### Work to be completed
Look through the data below for the string "film", and copy every line where it turns up.

### Page-level text extractions
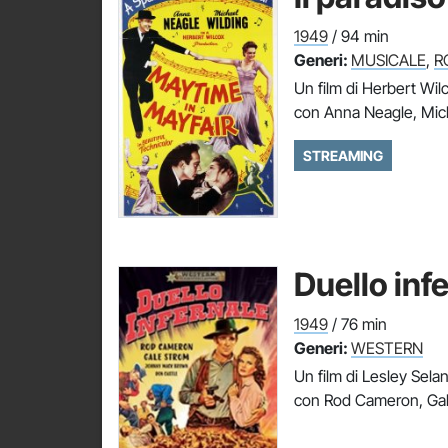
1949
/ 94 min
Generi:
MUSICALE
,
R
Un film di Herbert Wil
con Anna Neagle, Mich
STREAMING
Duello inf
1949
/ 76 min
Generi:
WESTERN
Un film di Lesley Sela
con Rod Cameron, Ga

### Answer
Un film di Herbert Wil
Un film di Lesley Sela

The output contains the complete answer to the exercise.